++++ Information supplied ++++

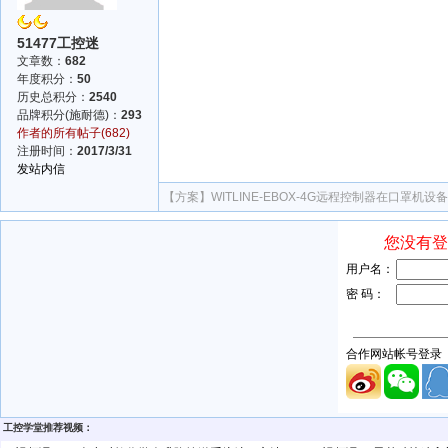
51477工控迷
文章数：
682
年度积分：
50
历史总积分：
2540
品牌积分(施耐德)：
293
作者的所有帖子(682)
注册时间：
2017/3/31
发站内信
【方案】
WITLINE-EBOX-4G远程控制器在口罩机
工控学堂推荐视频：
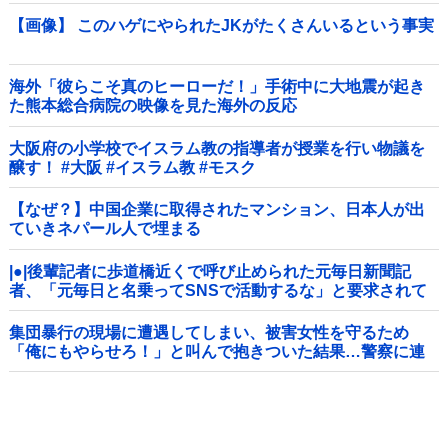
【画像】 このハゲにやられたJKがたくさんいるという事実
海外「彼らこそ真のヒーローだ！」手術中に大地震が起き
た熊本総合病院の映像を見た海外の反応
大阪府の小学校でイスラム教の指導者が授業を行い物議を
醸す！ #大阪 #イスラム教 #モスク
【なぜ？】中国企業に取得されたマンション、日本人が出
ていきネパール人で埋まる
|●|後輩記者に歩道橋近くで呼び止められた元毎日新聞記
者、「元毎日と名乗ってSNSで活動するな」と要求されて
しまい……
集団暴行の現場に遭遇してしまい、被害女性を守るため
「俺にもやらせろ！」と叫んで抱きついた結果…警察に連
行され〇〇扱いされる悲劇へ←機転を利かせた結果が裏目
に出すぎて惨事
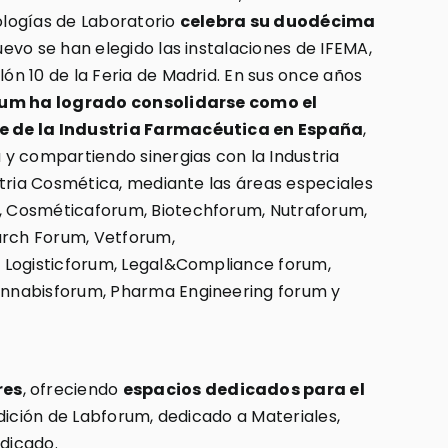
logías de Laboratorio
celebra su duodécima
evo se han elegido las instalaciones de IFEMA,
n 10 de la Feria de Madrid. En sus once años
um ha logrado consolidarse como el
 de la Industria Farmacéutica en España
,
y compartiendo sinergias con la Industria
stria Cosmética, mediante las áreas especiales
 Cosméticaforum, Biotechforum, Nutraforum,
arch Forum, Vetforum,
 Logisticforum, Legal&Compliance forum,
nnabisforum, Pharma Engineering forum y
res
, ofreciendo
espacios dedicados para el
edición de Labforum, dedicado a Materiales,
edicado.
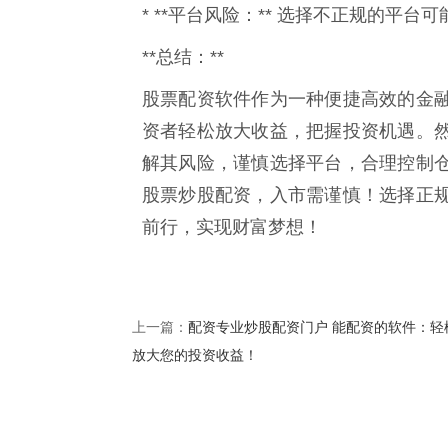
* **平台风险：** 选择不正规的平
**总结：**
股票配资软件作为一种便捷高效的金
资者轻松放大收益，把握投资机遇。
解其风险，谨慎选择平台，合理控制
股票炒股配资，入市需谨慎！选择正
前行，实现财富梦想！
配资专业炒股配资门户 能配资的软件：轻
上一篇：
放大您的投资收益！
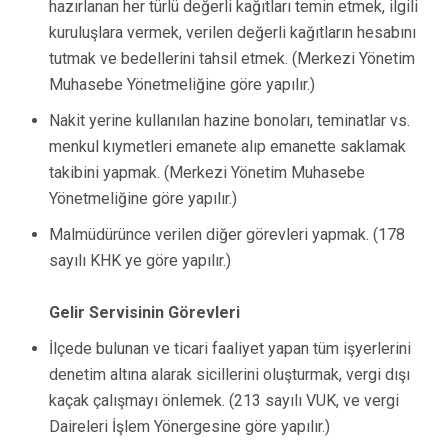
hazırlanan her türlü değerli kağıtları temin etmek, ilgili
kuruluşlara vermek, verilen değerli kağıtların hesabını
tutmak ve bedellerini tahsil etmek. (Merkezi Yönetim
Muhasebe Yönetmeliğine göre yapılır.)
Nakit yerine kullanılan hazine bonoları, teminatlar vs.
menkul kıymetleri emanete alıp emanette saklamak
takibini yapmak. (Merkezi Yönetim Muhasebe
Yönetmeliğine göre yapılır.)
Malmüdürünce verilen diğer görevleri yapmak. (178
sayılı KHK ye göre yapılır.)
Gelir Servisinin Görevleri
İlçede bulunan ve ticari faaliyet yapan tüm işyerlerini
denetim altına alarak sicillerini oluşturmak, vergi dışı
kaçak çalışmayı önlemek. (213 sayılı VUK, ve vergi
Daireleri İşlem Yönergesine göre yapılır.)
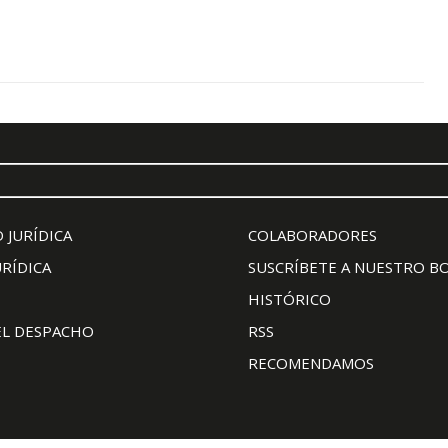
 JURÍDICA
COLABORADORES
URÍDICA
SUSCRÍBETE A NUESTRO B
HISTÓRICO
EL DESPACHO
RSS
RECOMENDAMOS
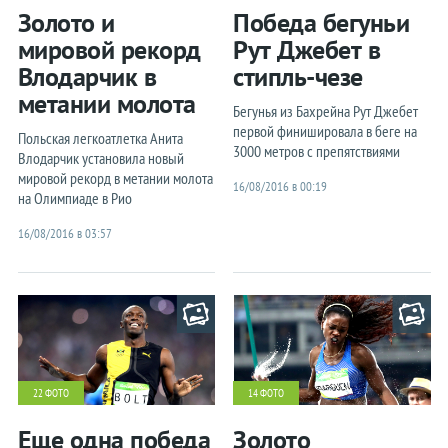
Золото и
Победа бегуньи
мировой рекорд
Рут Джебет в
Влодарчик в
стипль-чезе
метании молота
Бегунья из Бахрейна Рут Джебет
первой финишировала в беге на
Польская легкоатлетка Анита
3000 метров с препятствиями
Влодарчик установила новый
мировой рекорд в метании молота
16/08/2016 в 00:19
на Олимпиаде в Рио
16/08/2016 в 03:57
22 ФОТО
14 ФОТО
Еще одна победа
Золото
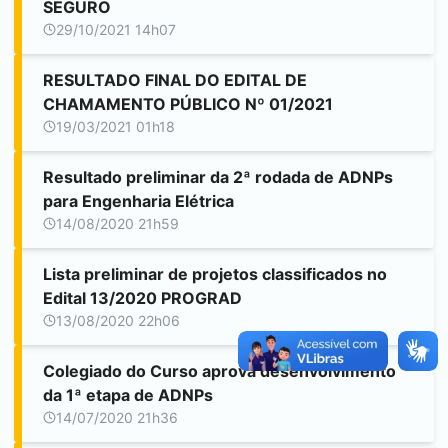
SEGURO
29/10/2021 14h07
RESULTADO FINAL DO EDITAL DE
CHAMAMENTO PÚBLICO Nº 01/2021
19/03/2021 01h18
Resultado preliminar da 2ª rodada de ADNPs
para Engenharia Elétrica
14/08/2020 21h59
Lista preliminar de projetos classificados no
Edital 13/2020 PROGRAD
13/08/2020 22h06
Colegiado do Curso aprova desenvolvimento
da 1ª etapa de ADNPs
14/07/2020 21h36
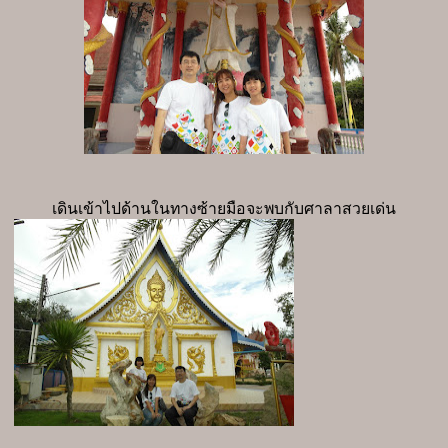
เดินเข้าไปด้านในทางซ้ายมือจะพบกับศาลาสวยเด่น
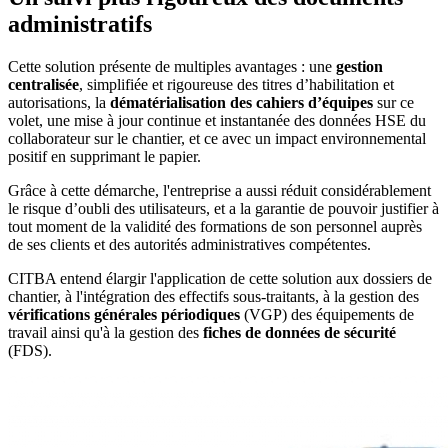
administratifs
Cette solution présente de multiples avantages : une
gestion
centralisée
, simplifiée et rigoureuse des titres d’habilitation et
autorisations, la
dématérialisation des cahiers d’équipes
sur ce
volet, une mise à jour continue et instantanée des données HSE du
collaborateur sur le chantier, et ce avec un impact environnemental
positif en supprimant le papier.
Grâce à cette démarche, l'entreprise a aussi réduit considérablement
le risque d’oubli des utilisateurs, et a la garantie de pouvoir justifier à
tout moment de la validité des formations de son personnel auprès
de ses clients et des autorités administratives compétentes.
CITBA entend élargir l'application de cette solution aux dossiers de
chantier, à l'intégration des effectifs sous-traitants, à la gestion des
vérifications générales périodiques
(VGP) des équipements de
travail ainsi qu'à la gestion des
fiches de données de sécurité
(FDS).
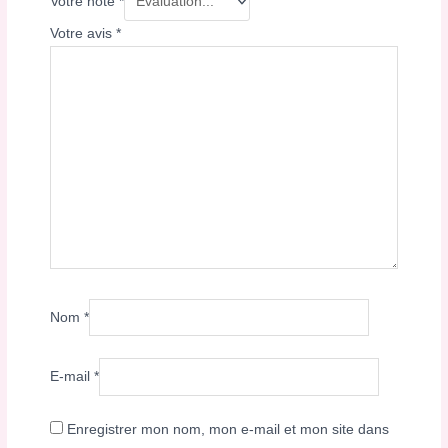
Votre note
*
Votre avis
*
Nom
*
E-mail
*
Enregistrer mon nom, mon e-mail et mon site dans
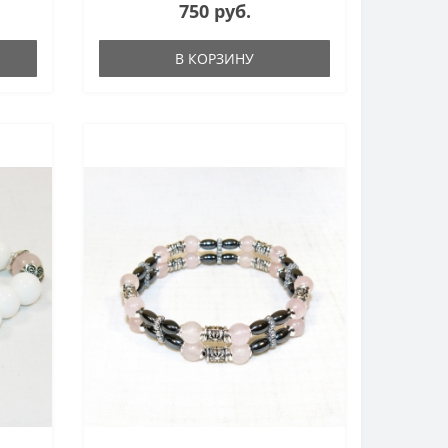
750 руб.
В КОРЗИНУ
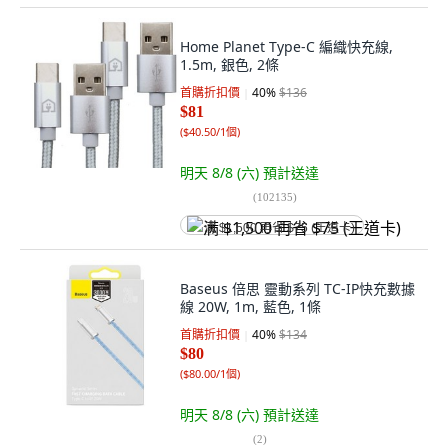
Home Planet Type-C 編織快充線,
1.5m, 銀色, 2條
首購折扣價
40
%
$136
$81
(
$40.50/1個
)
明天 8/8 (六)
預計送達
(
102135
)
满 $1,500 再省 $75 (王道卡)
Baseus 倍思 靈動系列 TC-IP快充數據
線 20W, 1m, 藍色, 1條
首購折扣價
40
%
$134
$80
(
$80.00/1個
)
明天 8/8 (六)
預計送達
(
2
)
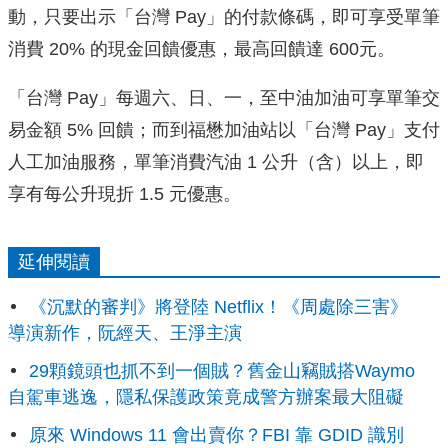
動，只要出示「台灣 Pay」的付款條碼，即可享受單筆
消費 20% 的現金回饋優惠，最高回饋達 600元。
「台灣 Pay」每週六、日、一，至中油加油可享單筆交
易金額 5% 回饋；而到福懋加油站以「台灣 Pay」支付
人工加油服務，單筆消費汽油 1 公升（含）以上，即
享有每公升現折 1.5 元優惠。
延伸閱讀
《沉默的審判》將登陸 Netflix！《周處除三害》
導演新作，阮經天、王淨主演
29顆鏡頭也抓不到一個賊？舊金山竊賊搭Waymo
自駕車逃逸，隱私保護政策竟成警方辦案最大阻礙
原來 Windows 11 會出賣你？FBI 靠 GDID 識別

++++

**Instructions for the task:** Copy out the text of every entry above, leaving out the pictures.

**Result:**
51477工控迷
文章数：
682
年度积分：
50
历史总积分：
2540
品牌积分(施耐德)：
293
作者的所有帖子(682)
注册时间：
2017/3/31
发站内信
【方案】
WITLINE-EBOX-4G远程控制器在口罩机
工控学堂推荐视频：
【画像】 このハゲにやられたJKがたくさんいるという事実
海外「彼らこそ真のヒーローだ！」手術中に大地震が起き
た熊本総合病院の映像を見た海外の反応
大阪府の小学校でイスラム教の指導者が授業を行い物議を
醸す！ #大阪 #イスラム教 #モスク
【なぜ？】中国企業に取得されたマンション、日本人が出
ていきネパール人で埋まる
|●|後輩記者に歩道橋近くで呼び止められた元毎日新聞記
者、「元毎日と名乗ってSNSで活動するな」と要求されて
しまい……
集団暴行の現場に遭遇してしまい、被害女性を守るため
「俺にもやらせろ！」と叫んで抱きついた結果…警察に連
行され〇〇扱いされる悲劇へ←機転を利かせた結果が裏目
に出すぎて惨事
logías de Laboratorio
celebra su duodécima
evo se han elegido las instalaciones de IFEMA,
n 10 de la Feria de Madrid. En sus once años
um ha logrado consolidarse como el
 de la Industria Farmacéutica en España
,
y compartiendo sinergias con la Industria
stria Cosmética, mediante las áreas especiales
 Cosméticaforum, Biotechforum, Nutraforum,
arch Forum, Vetforum,
 Logisticforum, Legal&Compliance forum,
nnabisforum, Pharma Engineering forum y
res
, ofreciendo
espacios dedicados para el
edición de Labforum, dedicado a Materiales,
edicado.
* **平台风险：** 选择不正规的平
**总结：**
股票配资软件作为一种便捷高效的金
资者轻松放大收益，把握投资机遇。
解其风险，谨慎选择平台，合理控制
股票炒股配资，入市需谨慎！选择正
前行，实现财富梦想！
配资专业炒股配资门户 能配资的软件：轻
上一篇：
放大您的投资收益！
hazırlanan her türlü değerli kağıtları temin etmek, ilgili
kuruluşlara vermek, verilen değerli kağıtların hesabını
tutmak ve bedellerini tahsil etmek. (Merkezi Yönetim
Muhasebe Yönetmeliğine göre yapılır.)
Nakit yerine kullanılan hazine bonoları, teminatlar vs.
menkul kıymetleri emanete alıp emanette saklamak
takibini yapmak. (Merkezi Yönetim Muhasebe
Yönetmeliğine göre yapılır.)
Malmüdürünce verilen diğer görevleri yapmak. (178
sayılı KHK ye göre yapılır.)
Gelir Servisinin Görevleri
İlçede bulunan ve ticari faaliyet yapan tüm işyerlerini
denetim altına alarak sicillerini oluşturmak, vergi dışı
kaçak çalışmayı önlemek. (213 sayılı VUK, ve vergi
Daireleri İşlem Yönergesine göre yapılır.)
 JURÍDICA
COLABORADORES
URÍDICA
SUSCRÍBETE A NUESTRO B
HISTÓRICO
EL DESPACHO
RSS
RECOMENDAMOS
Золото и
Победа бегуньи
мировой рекорд
Рут Джебет в
Влодарчик в
стипль-чезе
метании молота
Бегунья из Бахрейна Рут Джебет
первой финишировала в беге на
Польская легкоатлетка Анита
3000 метров с препятствиями
Влодарчик установила новый
мировой рекорд в метании молота
16/08/2016 в 00:19
на Олимпиаде в Рио
16/08/2016 в 03:57
22 ФОТО
14 ФОТО
Еще одна победа
Золото
SEGURO
29/10/2021 14h07
RESULTADO FINAL DO EDITAL DE
CHAMAMENTO PÚBLICO Nº 01/2021
19/03/2021 01h18
Resultado preliminar da 2ª rodada de ADNPs
para Engenharia Elétrica
14/08/2020 21h59
Lista preliminar de projetos classificados no
Edital 13/2020 PROGRAD
13/08/2020 22h06
Colegiado do Curso aprova desenvolvimento
da 1ª etapa de ADNPs
14/07/2020 21h36
เดินเข้าไปด้านในทางซ้ายมือจะพบกับศาลาสวยเด่น
administratifs
Cette solution présente de multiples avantages : une
gestion
centralisée
, simplifiée et rigoureuse des titres d’habilitation et
autorisations, la
dématérialisation des cahiers d’équipes
sur ce
volet, une mise à jour continue et instantanée des données HSE du
collaborateur sur le chantier, et ce avec un impact environnemental
positif en supprimant le papier.
Grâce à cette démarche, l'entreprise a aussi réduit considérablement
le risque d’oubli des utilisateurs, et a la garantie de pouvoir justifier à
tout moment de la validité des formations de son personnel auprès
de ses clients et des autorités administratives compétentes.
CITBA entend élargir l'application de cette solution aux dossiers de
chantier, à l'intégration des effectifs sous-traitants, à la gestion des
vérifications générales périodiques
(VGP) des équipements de
travail ainsi qu'à la gestion des
fiches de données de sécurité
(FDS).
Votre note
*
Votre avis
*
Nom
*
E-mail
*
Enregistrer mon nom, mon e-mail et mon site dans
750 руб.
В КОРЗИНУ
Home Planet Type-C 編織快充線,
1.5m, 銀色, 2條
首購折扣價
40
%
$136
$81
(
$40.50/1個
)
明天 8/8 (六)
預計送達
(
102135
)
满 $1,500 再省 $75 (王道卡)
Baseus 倍思 靈動系列 TC-IP快充數據
線 20W, 1m, 藍色, 1條
首購折扣價
40
%
$134
$80
(
$80.00/1個
)
明天 8/8 (六)
預計送達
(
2
)
動，只要出示「台灣 Pay」的付款條碼，即可享受單筆
消費 20% 的現金回饋優惠，最高回饋達 600元。
「台灣 Pay」每週六、日、一，至中油加油可享單筆交
易金額 5% 回饋；而到福懋加油站以「台灣 Pay」支付
人工加油服務，單筆消費汽油 1 公升（含）以上，即
享有每公升現折 1.5 元優惠。
延伸閱讀
《沉默的審判》將登陸 Netflix！《周處除三害》
導演新作，阮經天、王淨主演
29顆鏡頭也抓不到一個賊？舊金山竊賊搭Waymo
自駕車逃逸，隱私保護政策竟成警方辦案最大阻礙
原來 Windows 11 會出賣你？FBI 靠 GDID 識別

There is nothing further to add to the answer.